Re: Solution to keystroke injection

Hi!

This is a very interesting and *very important* issue that should
definitely be solved.

The fact that a good / great commercial solution (called SpyShelter)
exists to fix the *huge* holes in end user OS security, is *the* reason
I stayed on Windows for a very long time.

I know, of course, there are all sorts of ways to hack yourself
*almost* there, with what ever MAC or similar system it is that you
could use. However, I still didn't see anything out there, except maybe
Qubes, that would provide a [reasonably] *easy and user-friendly* fix
to prevent, for example, any running process taking a screen shot
without the user having zero chance of knowing it's happening, only
exists in the form of SpyShelter. And it's for Windows only.

It would be *wonderful* if OpenBSD could do all this on OS level. It
would be particularly wonderful if it would be possible to at least
entirely disable screen shots. Even better if it would be possible to
define detailed user and application based rules to grant exactly the
permissions the user needs. For example: web browser could have read-
only rights to the same clipboard where the secure password store
software would write to.

Taking a look at SpyShelter's feature descriptions and settings
provides a bunch of useful ideas to begin with.

I entirely understand the effort it would take, especially if we're
talking about the possibility to apply refined permission rules that
would cover things like which app has the permission to take screen
shots of which other app(s) windows -- it's a slow and long process.

However, even very rough, global on/off setting for, for example,
disabling screen shots entirely, could perhaps be feasible in a decent
amount of time.

One very wonderful feature of SpyShelter is, by the way, the keyboard
encryption feature.
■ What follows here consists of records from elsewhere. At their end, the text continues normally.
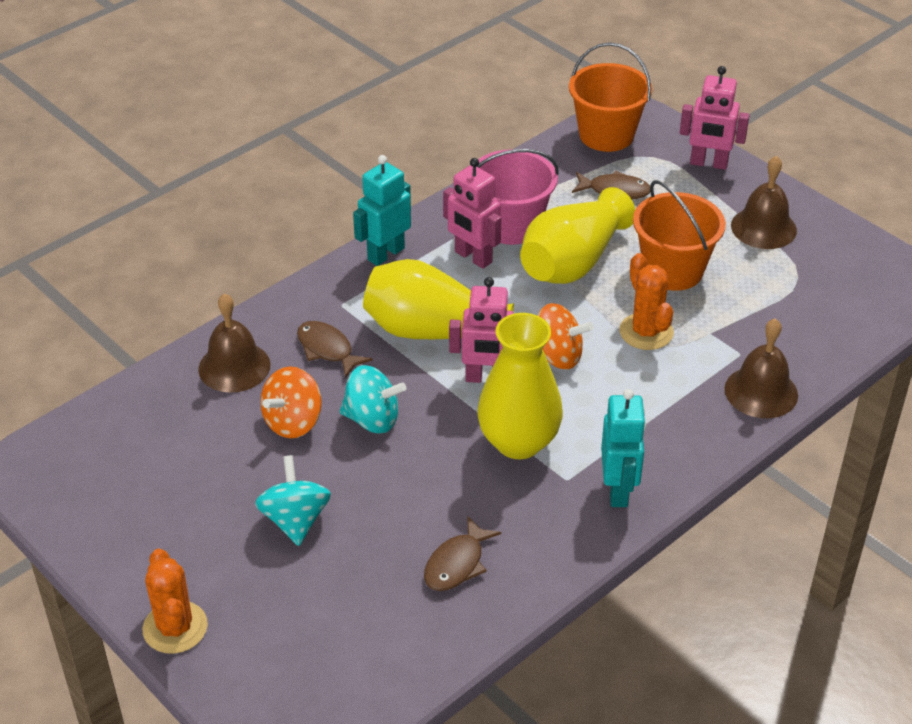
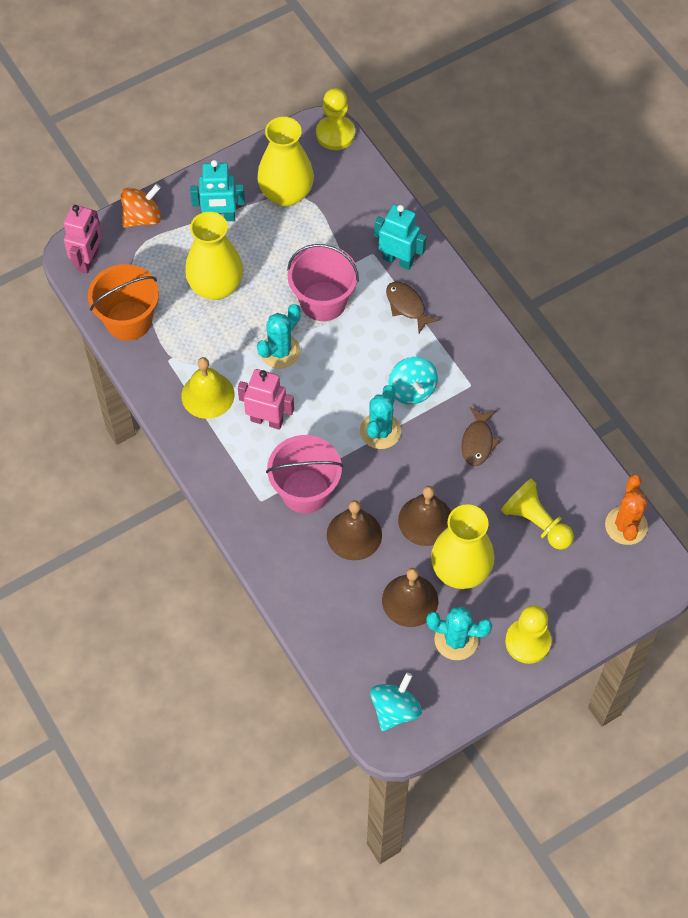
brown fish: 3 -> 2
orange bucket: 2 -> 1
orange cactus: 2 -> 1
orange spinning top: 2 -> 1
pink bucket: 1 -> 2
pink robot: 3 -> 2
turquoise cactus: 0 -> 3
yellow bell: 0 -> 1
yellow pawn: 0 -> 3

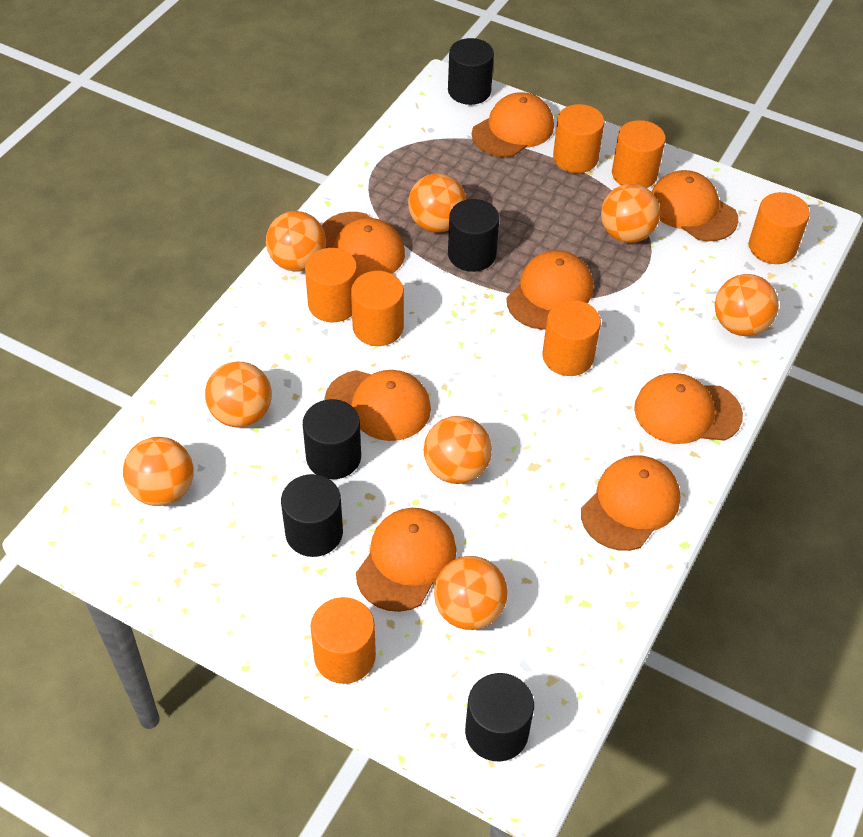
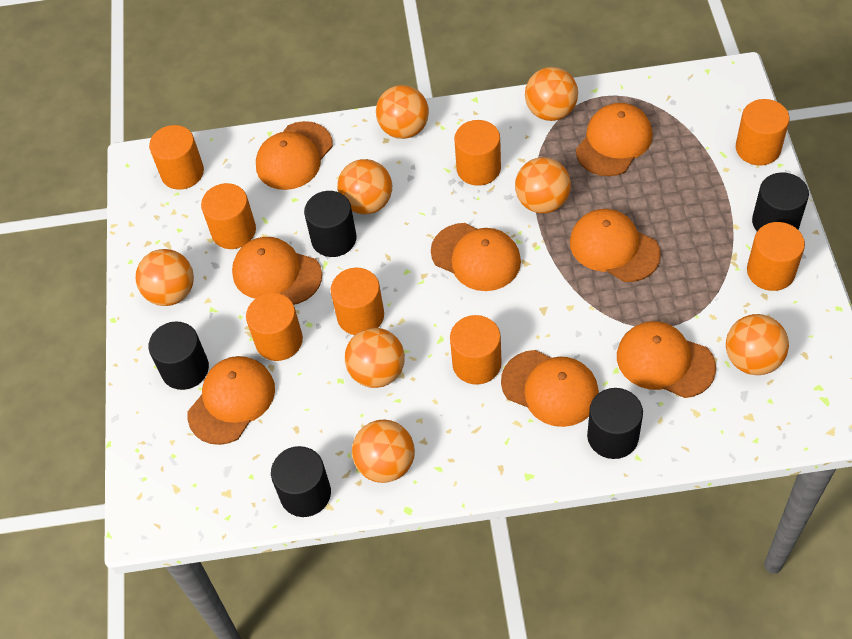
orange cylinder: 7 -> 8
It encrypts the key clicks going to each
application. Pretty amazing work, IMHO. The company who makes it was
recently sold I believe, and the UI got entirely revamped at the same
time. It does look a lot modern now, and it is [much] easier for an
average user to get along with it. The old UI of the now extinct
flagship version, SpyShelter Firewall, was *very* detailed and allowed
many nice things such as limited, per application sandboxes.